> **Exercise aim**
Please pull out every line in the entries below that contains the word "Revista".

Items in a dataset
==*==

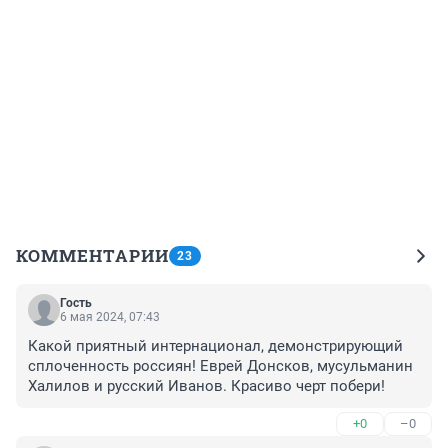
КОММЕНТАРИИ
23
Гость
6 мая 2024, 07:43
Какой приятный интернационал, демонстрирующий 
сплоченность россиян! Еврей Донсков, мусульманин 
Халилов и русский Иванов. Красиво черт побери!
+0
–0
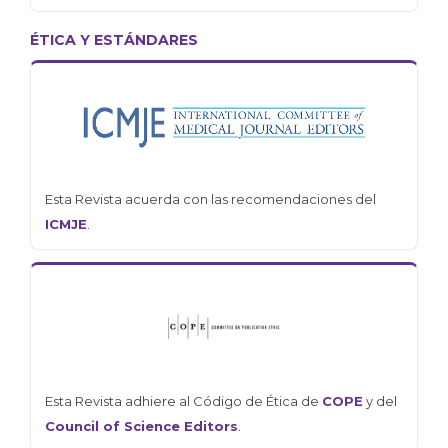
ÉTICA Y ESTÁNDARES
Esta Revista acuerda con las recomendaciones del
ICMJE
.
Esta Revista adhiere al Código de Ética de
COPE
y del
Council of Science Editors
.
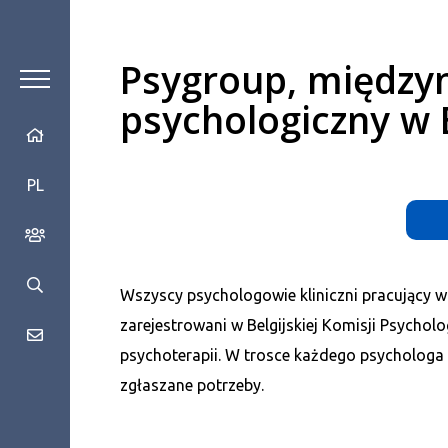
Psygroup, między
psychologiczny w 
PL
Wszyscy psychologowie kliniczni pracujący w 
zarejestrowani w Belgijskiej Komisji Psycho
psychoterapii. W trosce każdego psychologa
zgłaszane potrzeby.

==*==

> **Output for this task**
Esta Revista acuerda con las recomendaciones del
Esta Revista adhiere al Código de Ética de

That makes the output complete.